THE TASK:
Return nothing but the lines from the line with "eight different sizes" through the last line of the entries that follow, copied exactly and free of pictures.

(Dataset entries)

━━━━━━

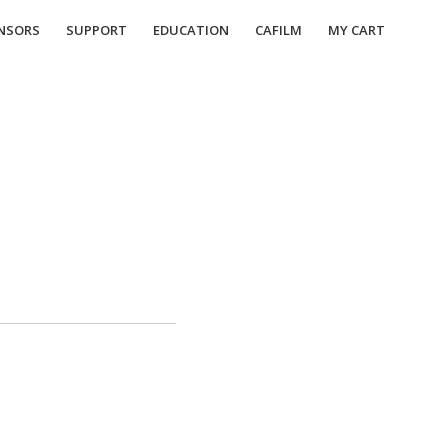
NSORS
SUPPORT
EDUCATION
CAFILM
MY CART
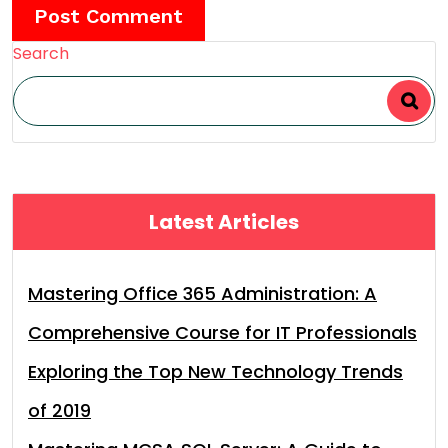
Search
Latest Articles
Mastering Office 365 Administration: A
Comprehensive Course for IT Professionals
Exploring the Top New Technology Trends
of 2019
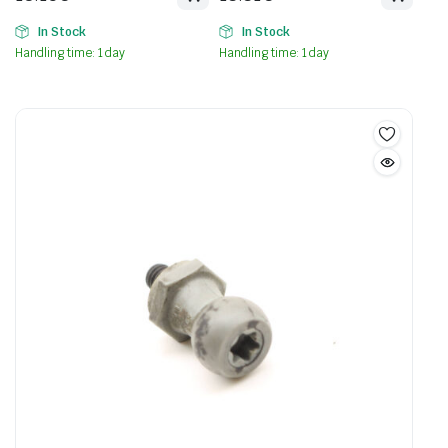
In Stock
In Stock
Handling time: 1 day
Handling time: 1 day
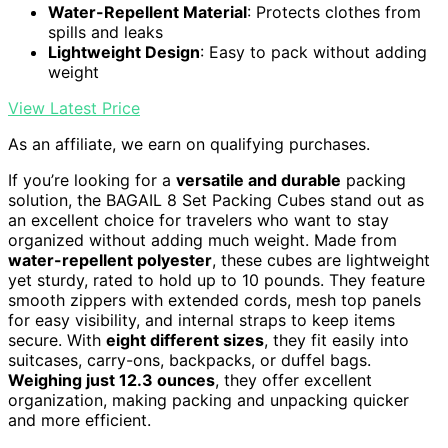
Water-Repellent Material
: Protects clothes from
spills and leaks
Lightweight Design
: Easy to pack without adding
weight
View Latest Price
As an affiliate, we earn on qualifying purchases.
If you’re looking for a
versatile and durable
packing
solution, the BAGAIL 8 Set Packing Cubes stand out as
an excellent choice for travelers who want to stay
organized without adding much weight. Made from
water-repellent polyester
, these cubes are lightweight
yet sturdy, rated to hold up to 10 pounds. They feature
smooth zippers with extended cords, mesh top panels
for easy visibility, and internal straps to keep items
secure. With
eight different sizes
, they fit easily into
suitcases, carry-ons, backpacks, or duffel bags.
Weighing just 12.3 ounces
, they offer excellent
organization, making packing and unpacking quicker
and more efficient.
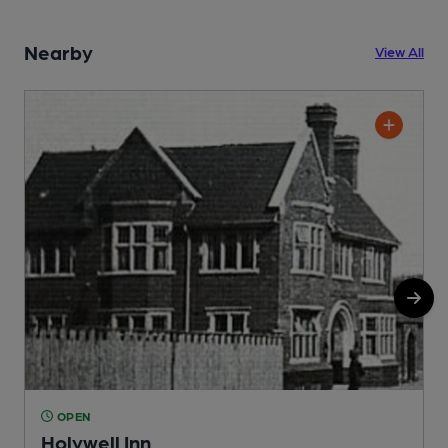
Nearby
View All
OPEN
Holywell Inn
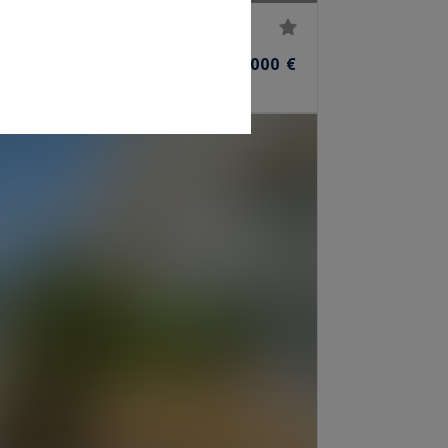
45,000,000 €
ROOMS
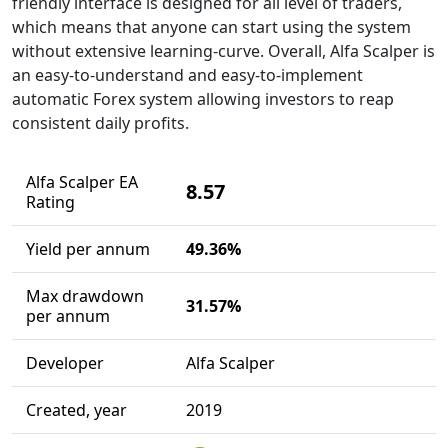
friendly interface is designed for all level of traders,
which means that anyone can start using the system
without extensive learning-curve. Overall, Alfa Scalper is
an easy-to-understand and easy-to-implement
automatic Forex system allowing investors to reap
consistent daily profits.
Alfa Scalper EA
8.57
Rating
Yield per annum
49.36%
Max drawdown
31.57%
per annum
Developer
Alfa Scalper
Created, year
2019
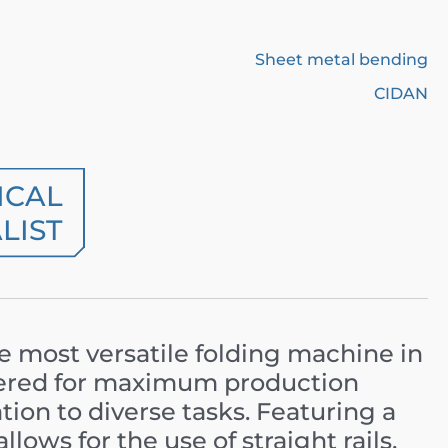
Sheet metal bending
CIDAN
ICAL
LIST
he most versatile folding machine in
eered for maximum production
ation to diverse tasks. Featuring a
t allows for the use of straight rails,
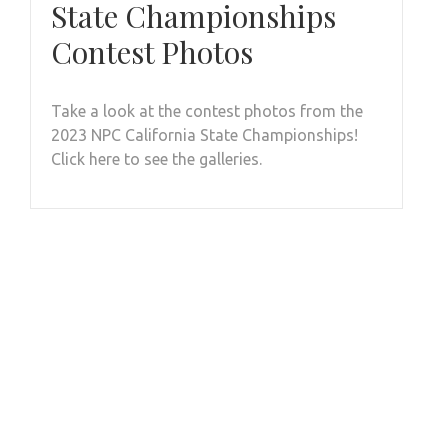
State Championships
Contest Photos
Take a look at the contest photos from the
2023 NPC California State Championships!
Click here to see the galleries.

━━━━━━

WRITTEN SOLUTION:
eight different sizes
, they fit easily into
suitcases, carry-ons, backpacks, or duffel bags.
Weighing just 12.3 ounces
, they offer excellent
organization, making packing and unpacking quicker
and more efficient.
Nearby
View All
OPEN
Holywell Inn
45,000,000 €
ROOMS
friendly interface is designed for all level of traders,
which means that anyone can start using the system
without extensive learning-curve. Overall, Alfa Scalper is
an easy-to-understand and easy-to-implement
automatic Forex system allowing investors to reap
consistent daily profits.
Alfa Scalper EA
8.57
Rating
Yield per annum
49.36%
Max drawdown
31.57%
per annum
Developer
Alfa Scalper
Created, year
2019
Sheet metal bending
CIDAN
ICAL
LIST
he most versatile folding machine in
eered for maximum production
ation to diverse tasks. Featuring a
t allows for the use of straight rails,
State Championships
Contest Photos
Take a look at the contest photos from the
2023 NPC California State Championships!
Click here to see the galleries.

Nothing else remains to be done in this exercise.